For reference the previous discussion about T_IDENTITY is here:
https://www.spinics.net/lists/kvm/msg155240.html

One problem with my idea was that if the device is behind multiple IRQ
chips, the host cannot know which IRQ chip the IOVA corresponds to, when
reading the MSI-X tables. Then again I don't know why multiple IRQ chips
per device would be desirable, but it's allowed.

> 4) Then device should be able to ring physical MSI doorbell
> 5) I'm not sure whether guest still needs to allocate its own
> IOVA and mapping to vGIC doorbell in such case...

I don't think it matters, because the host MSI infrastructure is
decoupled from the guest's. The host programs the physical MSI-X tables
and only needs the guest to create a stage-1 mappings for those, which
is done with T_IDENTITY. The guest doesn't know what the T_IDENTITY
mapping is for.

Then QEMU can choose whether to map or bypass the vGIC MSI doorbell.
With MSI bypass, guest writes a GPA into the virtual MSI-X table,
and QEMU sets up the IRQ routing.

With mapped MSI
- The guest creates a dangling stage-1 mapping for the vGIC doorbell.
  The vGIC doorbell isn't mapped at stage-2, so accessing it from the
  IOVA would fault. It doesn't matter because the host programs a valid
  value into the physical MSI-X table.
- The guest writes an IOVA into the virtual MSI-X table. The host can't
  know which doorbell it corresponds to, because it doesn't walk pIOMMU
  page tables. It has to guess.

So I advise to use bypass. Mapped MSI prevents from having multiple IRQ
chips for one device. Although we probably don't care about this, we
should aim to avoid any guessing in the host.


>> [...]
>> Another way of choosing would be with #ifdef CONFIG_ARM64,
>> CONFIG_X86 etc,
>> but I find it nasty, and I personally prefer using MSI bypass for ARM when
>> possible.
> 
> however from current v0.6 examples, BYPASS is only listed for x86
> case. ARM usage is the missing piece making me confused. 
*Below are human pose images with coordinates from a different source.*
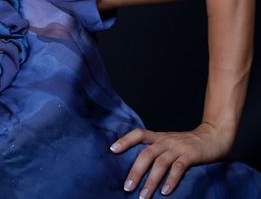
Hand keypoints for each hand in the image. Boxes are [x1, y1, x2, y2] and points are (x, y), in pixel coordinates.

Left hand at [109, 122, 233, 197]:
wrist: (214, 136)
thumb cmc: (187, 143)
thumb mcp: (168, 142)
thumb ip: (156, 151)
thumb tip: (137, 168)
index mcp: (158, 137)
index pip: (138, 134)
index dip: (125, 140)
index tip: (112, 150)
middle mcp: (165, 141)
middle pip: (146, 154)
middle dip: (135, 171)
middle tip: (127, 187)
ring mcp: (178, 147)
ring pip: (160, 163)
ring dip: (151, 181)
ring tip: (143, 196)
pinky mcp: (191, 155)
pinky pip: (179, 168)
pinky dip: (171, 180)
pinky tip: (165, 192)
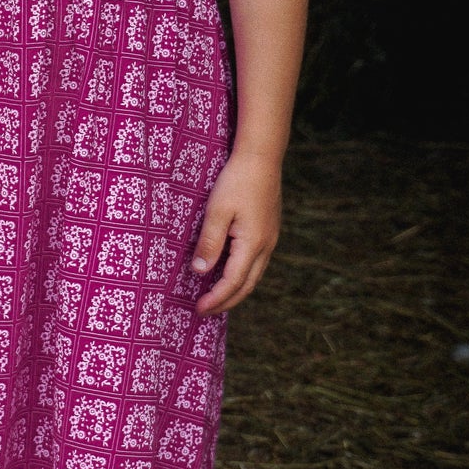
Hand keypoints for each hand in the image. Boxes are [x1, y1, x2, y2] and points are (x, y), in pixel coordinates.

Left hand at [191, 151, 282, 315]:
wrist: (261, 158)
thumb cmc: (236, 181)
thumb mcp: (217, 211)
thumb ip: (209, 243)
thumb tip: (199, 272)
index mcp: (253, 244)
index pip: (233, 282)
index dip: (216, 299)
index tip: (198, 309)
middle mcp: (266, 246)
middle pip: (247, 285)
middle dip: (226, 302)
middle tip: (205, 311)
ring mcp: (270, 239)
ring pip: (253, 275)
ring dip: (234, 290)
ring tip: (214, 298)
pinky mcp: (268, 231)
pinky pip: (255, 262)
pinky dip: (240, 275)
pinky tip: (227, 272)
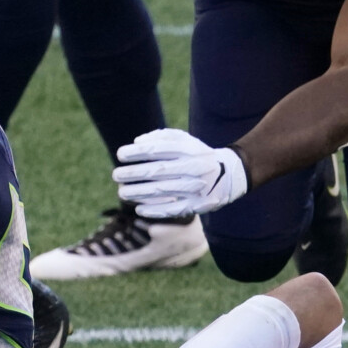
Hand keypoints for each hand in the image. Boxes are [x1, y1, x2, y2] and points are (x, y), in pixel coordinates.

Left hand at [113, 129, 247, 217]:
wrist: (230, 175)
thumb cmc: (198, 155)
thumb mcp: (186, 141)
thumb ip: (162, 138)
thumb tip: (137, 142)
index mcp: (190, 150)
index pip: (158, 150)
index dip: (137, 152)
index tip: (120, 154)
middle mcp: (194, 168)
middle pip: (157, 172)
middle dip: (133, 174)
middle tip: (116, 175)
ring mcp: (196, 188)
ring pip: (162, 191)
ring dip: (138, 193)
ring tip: (122, 193)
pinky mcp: (197, 205)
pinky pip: (173, 209)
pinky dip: (154, 210)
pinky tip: (139, 209)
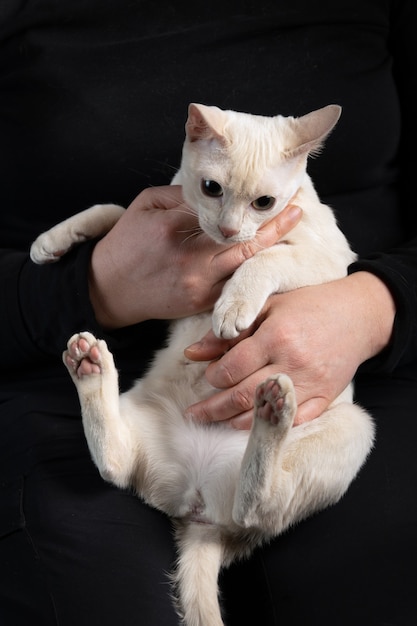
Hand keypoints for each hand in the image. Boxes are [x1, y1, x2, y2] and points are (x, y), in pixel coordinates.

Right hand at [88, 185, 302, 327]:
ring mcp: (198, 286)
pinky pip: (235, 287)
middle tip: (299, 211)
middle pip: (244, 243)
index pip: (223, 212)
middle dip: (275, 227)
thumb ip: (181, 195)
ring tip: (291, 232)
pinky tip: (269, 260)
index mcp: (175, 229)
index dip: (252, 203)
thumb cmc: (126, 243)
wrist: (109, 289)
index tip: (278, 192)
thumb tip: (218, 191)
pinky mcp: (200, 303)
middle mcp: (191, 260)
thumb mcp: (146, 205)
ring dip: (269, 251)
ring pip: (244, 268)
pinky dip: (252, 274)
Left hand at [184, 271, 395, 428]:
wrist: (358, 315)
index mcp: (275, 336)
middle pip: (241, 396)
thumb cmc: (309, 305)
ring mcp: (309, 384)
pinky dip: (268, 426)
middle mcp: (291, 363)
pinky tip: (250, 424)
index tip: (208, 376)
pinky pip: (291, 421)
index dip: (213, 376)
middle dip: (211, 409)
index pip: (231, 367)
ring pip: (263, 414)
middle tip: (194, 413)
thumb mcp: (268, 306)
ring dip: (233, 421)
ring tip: (216, 420)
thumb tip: (192, 353)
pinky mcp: (324, 399)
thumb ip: (229, 330)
Are you referring to "3.3 - Hardware device assignment" or "3.2 Message
Signaled Interrupts"?

3.2.2 gives "ARM-based platforms" as an example for MSI address
translation because all physical Arm platforms (except one that has to
work around an erratum) use translated MSIs, and I don't think others do
this. Bypass isn't possible because the GIC interface can be anywhere in
the physical address space, and therefore the PCI RC or the SMMU cannot
distinguish MSIs from other memory accesses.

The virtual platform is a bit different, in that it doesn't need to
perform DMA writes for MSIs. Instead it can create eventfd routes
beforehand, maybe making it easier to support bypass. That is for vhost
and vfio, but I think for userspace devices QEMU performs a normal DMA
write that goes through the IOMMU followed by the GIC.